Aralıklı açlığın böbrek fonksiyonu üzerinde etkisi olduğu bulunmuştur. Çalışmalar, aç kalmanın enerji üretiminde yer alan metabolik enzimlerde azalmaya ve böbreğin taşıma fonksiyonlarında azalmaya yol açabileceğini göstermiştir. Ancak, aç kaldıktan sonra yeniden beslenmek bu etkileri iyileştirebilir ve böbrek fonksiyonunu başlangıç ​​değerlerine geri getirebilir . Ek olarak, Ramazan ayında oruç tutmanın böbrek fonksiyonlarını bozmadığı ve hatta evre III-IV kronik böbrek hastalığı olan hastalarda böbrek fonksiyonlarında orta derecede iyileşmeye yol açabileceği bulunmuştu.. Bu bulgular, aralıklı orucun ardından yeniden beslenme yapıldığında veya tıbbi gözetim altında yapıldığında böbrek fonksiyonu üzerinde olumsuz bir etkiye sahip olmayabileceğini ve belirli böbrek rahatsızlıkları olan bireyler için potansiyel olarak faydalı olabileceğini düşündürmektedir.

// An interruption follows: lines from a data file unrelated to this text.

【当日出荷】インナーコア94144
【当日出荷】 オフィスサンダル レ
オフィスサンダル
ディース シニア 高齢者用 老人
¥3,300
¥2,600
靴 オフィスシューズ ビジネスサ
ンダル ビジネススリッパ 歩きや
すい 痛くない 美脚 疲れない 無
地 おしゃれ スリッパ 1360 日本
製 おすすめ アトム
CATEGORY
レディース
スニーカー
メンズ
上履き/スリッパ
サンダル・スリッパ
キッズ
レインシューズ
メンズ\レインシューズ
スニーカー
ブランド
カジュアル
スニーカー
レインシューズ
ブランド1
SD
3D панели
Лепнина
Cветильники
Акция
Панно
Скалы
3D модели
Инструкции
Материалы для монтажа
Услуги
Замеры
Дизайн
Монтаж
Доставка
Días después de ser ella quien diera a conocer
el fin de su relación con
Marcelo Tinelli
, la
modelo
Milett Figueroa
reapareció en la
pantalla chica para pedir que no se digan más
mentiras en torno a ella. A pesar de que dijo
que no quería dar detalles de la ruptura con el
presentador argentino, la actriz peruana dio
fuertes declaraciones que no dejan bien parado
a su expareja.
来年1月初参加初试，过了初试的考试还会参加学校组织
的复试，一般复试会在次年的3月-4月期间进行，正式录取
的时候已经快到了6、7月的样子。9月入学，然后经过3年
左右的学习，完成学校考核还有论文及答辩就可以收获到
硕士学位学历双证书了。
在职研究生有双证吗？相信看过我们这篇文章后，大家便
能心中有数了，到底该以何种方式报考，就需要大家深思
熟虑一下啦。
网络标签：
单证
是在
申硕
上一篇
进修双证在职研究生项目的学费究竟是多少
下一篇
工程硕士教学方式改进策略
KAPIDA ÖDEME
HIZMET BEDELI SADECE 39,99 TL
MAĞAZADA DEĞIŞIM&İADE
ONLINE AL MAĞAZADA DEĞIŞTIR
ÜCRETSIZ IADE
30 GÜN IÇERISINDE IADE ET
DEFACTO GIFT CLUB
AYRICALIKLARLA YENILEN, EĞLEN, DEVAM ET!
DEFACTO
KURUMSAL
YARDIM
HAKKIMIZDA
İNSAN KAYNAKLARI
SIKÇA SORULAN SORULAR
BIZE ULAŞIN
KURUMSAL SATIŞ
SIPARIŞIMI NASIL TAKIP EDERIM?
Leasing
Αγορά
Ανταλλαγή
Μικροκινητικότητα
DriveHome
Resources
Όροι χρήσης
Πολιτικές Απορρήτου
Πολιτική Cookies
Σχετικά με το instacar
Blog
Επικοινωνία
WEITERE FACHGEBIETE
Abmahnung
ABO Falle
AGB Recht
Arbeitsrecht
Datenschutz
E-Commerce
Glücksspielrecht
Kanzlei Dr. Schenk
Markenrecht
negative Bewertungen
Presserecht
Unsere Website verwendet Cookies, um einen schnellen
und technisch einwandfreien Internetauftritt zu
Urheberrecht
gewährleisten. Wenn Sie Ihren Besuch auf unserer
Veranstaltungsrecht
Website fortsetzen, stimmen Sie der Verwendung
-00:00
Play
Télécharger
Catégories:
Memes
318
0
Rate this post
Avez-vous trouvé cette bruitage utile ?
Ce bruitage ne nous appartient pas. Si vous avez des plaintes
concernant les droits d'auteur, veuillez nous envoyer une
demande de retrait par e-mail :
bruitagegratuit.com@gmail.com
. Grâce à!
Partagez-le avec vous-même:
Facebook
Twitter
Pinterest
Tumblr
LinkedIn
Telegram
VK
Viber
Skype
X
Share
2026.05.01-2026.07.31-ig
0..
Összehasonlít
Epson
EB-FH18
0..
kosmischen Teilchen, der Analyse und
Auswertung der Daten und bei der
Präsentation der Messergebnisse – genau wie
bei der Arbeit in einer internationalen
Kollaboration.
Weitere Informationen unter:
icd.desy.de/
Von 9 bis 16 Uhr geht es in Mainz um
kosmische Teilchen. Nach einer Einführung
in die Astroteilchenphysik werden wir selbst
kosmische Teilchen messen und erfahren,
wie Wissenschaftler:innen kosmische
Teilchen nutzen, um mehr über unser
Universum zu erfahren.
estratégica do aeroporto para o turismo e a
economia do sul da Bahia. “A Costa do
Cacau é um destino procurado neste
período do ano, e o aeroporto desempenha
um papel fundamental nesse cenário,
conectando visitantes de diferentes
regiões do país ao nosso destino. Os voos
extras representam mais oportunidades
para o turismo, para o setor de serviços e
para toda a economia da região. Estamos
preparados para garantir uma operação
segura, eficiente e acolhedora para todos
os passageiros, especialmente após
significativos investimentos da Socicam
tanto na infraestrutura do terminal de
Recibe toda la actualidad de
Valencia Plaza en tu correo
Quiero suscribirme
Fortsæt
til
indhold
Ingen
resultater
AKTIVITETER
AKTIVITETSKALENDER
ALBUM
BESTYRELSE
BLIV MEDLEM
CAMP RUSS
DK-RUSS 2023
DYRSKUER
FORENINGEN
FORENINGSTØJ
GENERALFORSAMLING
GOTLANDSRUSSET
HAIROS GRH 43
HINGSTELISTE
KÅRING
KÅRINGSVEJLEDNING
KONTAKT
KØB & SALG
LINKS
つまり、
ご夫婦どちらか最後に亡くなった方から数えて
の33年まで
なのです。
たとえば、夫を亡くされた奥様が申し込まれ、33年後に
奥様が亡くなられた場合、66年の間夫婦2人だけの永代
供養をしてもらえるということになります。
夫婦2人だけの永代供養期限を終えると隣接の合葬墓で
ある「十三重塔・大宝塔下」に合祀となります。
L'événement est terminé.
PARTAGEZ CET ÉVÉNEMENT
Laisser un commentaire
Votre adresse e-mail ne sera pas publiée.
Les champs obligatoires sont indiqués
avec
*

Fonksiyonel etki örnekleri ve çeşitli organ sistemlerinin İF’ye verdiği başlıca hücresel ve moleküler tepkiler. İnsanlarda ve kemirgenlerde İF, dolaşımdaki insülin ve leptin seviyelerinin azalmasına, keton seviyelerinin yükselmesine ve pro-enflamatuar sitokinlerin ve oksidatif stres belirteçlerinin seviyelerinin azalmasına neden olur. Karaciğer hücreleri açlığa keton üreterek, insülin duyarlılığını artırarak ve lipid birikimini azaltarak yanıt verir. Bağırsaklardaki enflamasyon belirteçleri IF ile azalır. Kas hücrelerinin insülin duyarlılığı artar ve açlık ve egzersiz tarafından tetiklenen metabolik değişime yanıt olarak kas hücrelerinde inflamasyon azalır. Ortaya çıkan bulgular, açlık durumundaki egzersiz eğitiminin kas büyümesini ve dayanıklılığını artırabileceğini göstermektedir. İF’nin kardiyovasküler sistem üzerinde kan basıncını düşürme, istirahat kalp atış hızını azaltma, kalp atış hızı değişkenliğini artırma (gelişmiş kardiyovasküler stres adaptasyonu) ve miyokard enfarktüsü hayvan modellerinde kalp kasının hasara karşı direnci dahil olmak üzere güçlü yararlı etkileri belgelenmiştir. Laboratuvar hayvanları ve insan denekler üzerinde yapılan çalışmalar, İF’nin bilişi (öğrenme ve hafıza) geliştirebileceğini göstermiştir; altta yatan mekanizmalar nörotrofik faktörleri, mitokondriyal biyogenez ve otofajinin uyarılmasını ve yeni sinaps oluşumunu içerebilir. IF ayrıca nöronların strese karşı direncini artırır ve nöroinflamasyonu baskılar. *Hayvan modellerinde gösterilmiştir, ancak henüz insanlarda değerlendirilmemiştir.